Messi aurait-il dû recevoir un carton rouge sur cette action ?
Le règlement IFAB prévoit qu'un joueur peut être expulsé si son intervention met en danger l'intégrité physique d'un adversaire. L'interprétation finale appartient toutefois à l'arbitre et à l'assistance vidéo lorsqu'elle est utilisée.

Que dit l'IFAB sur les semelles sur la cheville ?
Une semelle sur la cheville peut être sanctionnée d'un carton rouge lorsqu'elle est jugée dangereuse ou qu'elle utilise une force excessive susceptible de provoquer une blessure.

L'intention de blesser est-elle nécessaire pour être expulsé ?
Non. Selon les Lois du Jeu, un joueur peut recevoir un carton rouge même sans intention de blesser si son geste met en danger la sécurité de son adversaire.

Pourquoi des gestes similaires ne sont-ils pas toujours sanctionnés de la même manière ?
Les arbitres évaluent plusieurs critères : l'intensité du contact, la vitesse, le point d'impact, l'angle d'intervention et le risque de blessure. Ces éléments peuvent conduire à des décisions différentes selon les situations.
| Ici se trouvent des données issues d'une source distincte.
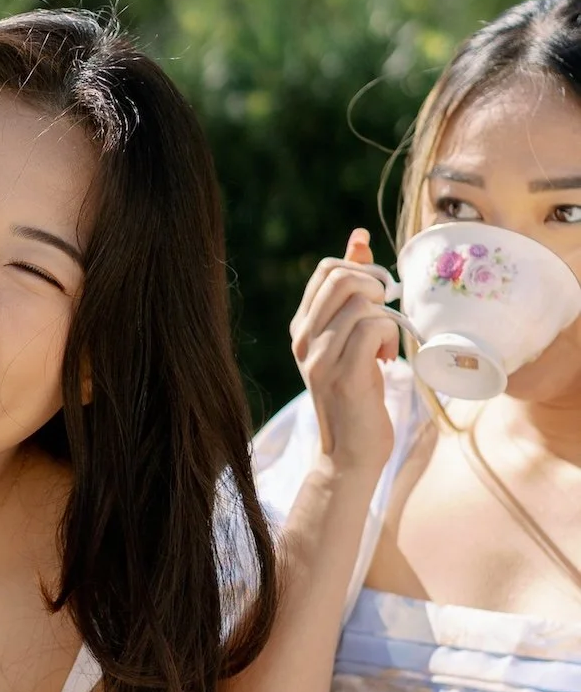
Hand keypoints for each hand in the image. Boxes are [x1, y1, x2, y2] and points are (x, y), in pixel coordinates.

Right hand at [290, 228, 399, 476]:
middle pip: (342, 277)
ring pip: (362, 303)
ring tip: (383, 347)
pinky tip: (384, 361)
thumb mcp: (349, 339)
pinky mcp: (341, 375)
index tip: (378, 295)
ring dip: (386, 320)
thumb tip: (357, 238)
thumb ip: (352, 291)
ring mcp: (318, 357)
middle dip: (376, 288)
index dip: (362, 270)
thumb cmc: (357, 393)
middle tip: (384, 317)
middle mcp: (303, 339)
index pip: (327, 270)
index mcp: (302, 327)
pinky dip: (389, 338)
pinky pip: (372, 328)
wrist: (350, 453)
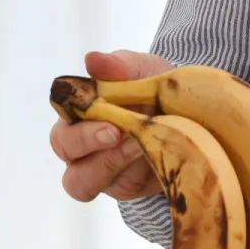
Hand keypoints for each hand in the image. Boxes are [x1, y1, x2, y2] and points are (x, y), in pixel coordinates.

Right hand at [49, 49, 171, 202]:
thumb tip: (93, 60)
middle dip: (92, 151)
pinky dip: (139, 172)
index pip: (61, 131)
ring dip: (114, 164)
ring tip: (141, 145)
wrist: (187, 109)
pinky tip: (157, 154)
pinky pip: (123, 188)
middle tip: (120, 134)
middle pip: (68, 164)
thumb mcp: (143, 70)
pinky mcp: (126, 186)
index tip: (108, 123)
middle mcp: (83, 152)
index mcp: (78, 120)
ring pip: (86, 184)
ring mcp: (103, 173)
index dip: (79, 132)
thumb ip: (119, 65)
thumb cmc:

Quelle est la différence entre un carton jaune et un carton rouge dans ce type d'action ?
Un carton jaune sanctionne généralement une intervention imprudente, tandis qu'un carton rouge est réservé aux gestes considérés comme dangereux ou utilisant une force excessive.

La VAR peut-elle recommander une expulsion pour une semelle sur la cheville ?
Oui. Si une action est susceptible de constituer une faute grossière ou un acte mettant en danger l'intégrité physique d'un joueur, la VAR peut recommander une révision à l'arbitre.

Les grands joueurs bénéficient-ils d'un traitement particulier ?
Le règlement IFAB s'applique à tous les joueurs de la même manière. Toutefois, certaines décisions arbitrales continuent d'alimenter les débats lorsque des actions similaires semblent être sanctionnées différemment.

Pourquoi ce type d'action suscite-t-il autant de polémiques ?
Parce que la notion de "mise en danger de l'adversaire" laisse une part d'interprétation. Deux observateurs peuvent avoir une lecture différente d'une même action, même en s'appuyant sur le règlement officiel.